Goal of the exercise: The answer must be every line below that contains the string "Right".

Records contained in a dataset:

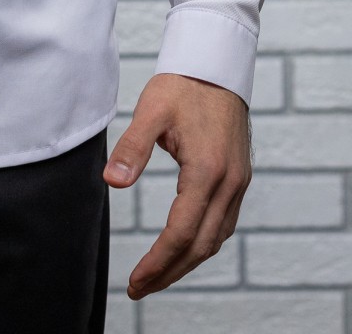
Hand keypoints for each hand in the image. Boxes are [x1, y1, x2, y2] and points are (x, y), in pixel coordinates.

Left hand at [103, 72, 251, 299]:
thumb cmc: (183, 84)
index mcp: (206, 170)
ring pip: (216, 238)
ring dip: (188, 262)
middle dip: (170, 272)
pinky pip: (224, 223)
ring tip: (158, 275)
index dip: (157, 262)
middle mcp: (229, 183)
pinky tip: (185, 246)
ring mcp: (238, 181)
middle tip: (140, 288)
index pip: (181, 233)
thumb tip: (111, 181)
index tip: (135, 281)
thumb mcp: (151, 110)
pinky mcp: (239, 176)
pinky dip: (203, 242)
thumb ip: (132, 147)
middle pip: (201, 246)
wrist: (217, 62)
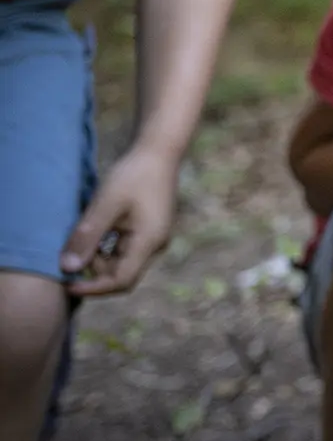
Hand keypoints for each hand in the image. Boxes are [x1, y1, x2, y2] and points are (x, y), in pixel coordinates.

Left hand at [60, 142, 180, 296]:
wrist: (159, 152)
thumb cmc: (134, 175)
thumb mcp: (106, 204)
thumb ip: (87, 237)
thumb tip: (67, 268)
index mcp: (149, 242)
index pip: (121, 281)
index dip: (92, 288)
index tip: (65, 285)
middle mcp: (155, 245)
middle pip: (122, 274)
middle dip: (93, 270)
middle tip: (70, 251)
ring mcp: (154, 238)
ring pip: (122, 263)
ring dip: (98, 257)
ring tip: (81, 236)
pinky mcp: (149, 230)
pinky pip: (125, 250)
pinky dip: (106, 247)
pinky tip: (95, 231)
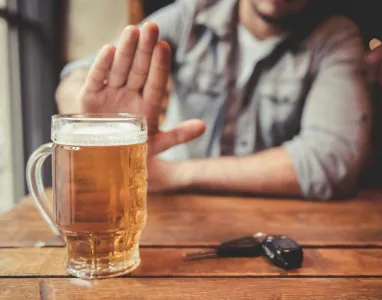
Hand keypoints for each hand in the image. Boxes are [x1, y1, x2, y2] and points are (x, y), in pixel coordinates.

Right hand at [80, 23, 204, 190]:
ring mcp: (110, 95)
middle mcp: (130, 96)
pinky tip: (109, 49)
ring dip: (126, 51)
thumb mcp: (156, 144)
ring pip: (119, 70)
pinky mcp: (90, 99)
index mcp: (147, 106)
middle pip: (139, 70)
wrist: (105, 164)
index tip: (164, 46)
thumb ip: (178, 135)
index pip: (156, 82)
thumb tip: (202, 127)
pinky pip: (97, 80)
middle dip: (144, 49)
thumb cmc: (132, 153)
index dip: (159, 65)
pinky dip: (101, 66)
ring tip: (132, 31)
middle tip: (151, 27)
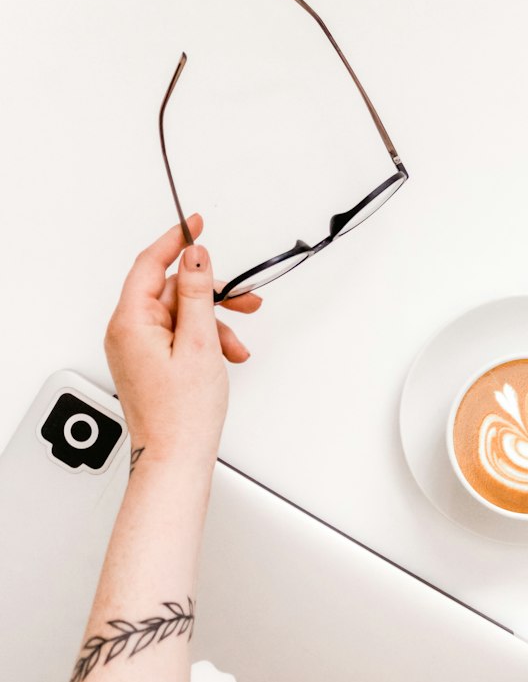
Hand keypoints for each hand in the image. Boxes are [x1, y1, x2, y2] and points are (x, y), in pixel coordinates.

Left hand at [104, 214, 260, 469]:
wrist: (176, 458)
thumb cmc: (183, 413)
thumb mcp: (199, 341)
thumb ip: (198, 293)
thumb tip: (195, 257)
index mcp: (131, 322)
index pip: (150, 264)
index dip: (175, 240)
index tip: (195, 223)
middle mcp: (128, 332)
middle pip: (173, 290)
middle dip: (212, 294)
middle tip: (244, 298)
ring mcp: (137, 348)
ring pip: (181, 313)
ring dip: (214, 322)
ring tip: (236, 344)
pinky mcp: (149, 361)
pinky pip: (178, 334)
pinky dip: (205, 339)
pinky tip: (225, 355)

* * *

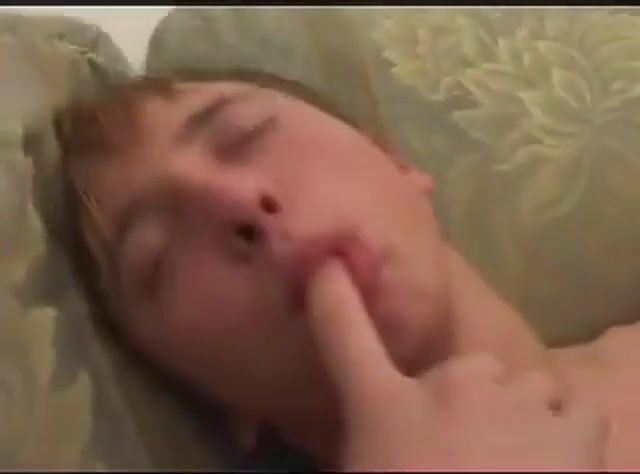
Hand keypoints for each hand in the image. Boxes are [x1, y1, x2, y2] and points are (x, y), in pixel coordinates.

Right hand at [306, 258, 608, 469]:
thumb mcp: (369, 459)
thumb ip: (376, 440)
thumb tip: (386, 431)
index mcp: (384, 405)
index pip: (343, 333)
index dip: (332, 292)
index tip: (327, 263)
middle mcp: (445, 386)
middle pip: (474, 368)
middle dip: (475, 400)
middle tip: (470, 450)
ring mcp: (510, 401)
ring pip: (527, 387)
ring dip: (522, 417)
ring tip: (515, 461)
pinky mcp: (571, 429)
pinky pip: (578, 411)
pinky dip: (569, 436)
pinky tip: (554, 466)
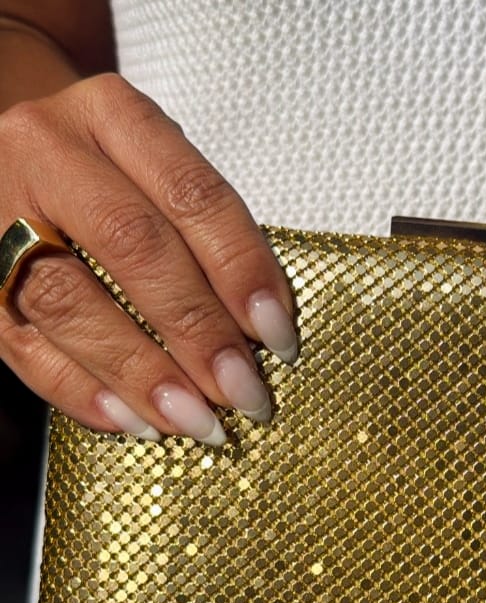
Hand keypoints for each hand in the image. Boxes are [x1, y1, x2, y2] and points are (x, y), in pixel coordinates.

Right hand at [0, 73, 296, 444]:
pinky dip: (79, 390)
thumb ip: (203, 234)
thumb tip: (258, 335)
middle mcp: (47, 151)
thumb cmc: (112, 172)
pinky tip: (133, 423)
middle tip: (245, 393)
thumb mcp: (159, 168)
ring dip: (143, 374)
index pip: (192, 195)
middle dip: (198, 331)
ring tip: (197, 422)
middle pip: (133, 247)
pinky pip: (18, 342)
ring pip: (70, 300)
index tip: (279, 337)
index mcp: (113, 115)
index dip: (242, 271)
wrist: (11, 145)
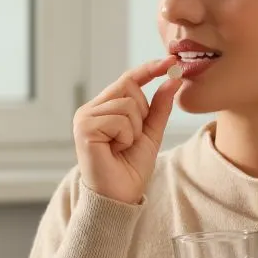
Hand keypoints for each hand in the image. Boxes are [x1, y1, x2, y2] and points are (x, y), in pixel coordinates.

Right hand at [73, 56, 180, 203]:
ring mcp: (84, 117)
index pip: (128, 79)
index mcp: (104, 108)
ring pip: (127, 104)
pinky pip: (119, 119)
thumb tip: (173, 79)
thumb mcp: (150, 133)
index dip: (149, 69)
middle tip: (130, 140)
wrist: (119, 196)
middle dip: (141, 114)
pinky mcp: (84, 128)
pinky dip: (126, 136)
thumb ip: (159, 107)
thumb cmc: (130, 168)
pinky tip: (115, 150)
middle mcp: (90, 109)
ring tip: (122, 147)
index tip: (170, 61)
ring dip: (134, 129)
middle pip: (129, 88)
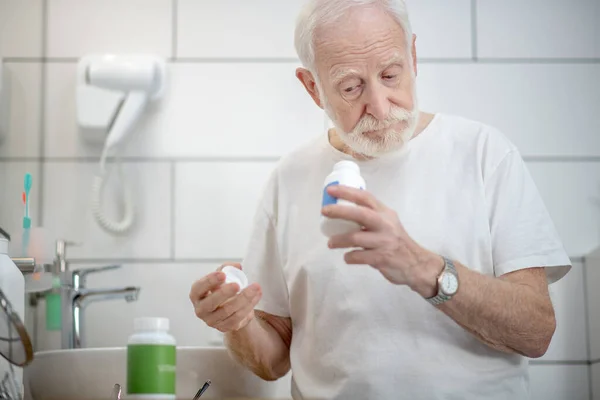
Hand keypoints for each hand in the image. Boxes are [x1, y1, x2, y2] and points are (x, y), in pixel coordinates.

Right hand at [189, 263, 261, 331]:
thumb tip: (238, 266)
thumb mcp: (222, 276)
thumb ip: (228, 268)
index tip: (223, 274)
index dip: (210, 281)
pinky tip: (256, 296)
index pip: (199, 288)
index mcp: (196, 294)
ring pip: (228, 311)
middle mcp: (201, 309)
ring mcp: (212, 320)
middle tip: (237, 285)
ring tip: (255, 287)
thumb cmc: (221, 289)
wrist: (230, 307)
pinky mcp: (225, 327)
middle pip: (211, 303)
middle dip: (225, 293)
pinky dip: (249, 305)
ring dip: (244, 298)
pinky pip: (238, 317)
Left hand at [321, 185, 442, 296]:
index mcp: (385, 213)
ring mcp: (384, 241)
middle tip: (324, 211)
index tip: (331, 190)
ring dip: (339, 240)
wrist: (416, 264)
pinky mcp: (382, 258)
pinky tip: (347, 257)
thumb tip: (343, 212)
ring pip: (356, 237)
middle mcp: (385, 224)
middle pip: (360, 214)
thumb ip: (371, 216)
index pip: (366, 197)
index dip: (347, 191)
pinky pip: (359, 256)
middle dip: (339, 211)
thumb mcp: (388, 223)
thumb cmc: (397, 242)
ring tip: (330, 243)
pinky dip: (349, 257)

Answer to the problem:
Right hand at [80, 23, 204, 190]:
Right hand at [306, 258, 608, 469]:
Right hand at [0, 73, 296, 444]:
Right hand at [73, 56, 180, 203]:
Right hand at [189, 263, 261, 331]:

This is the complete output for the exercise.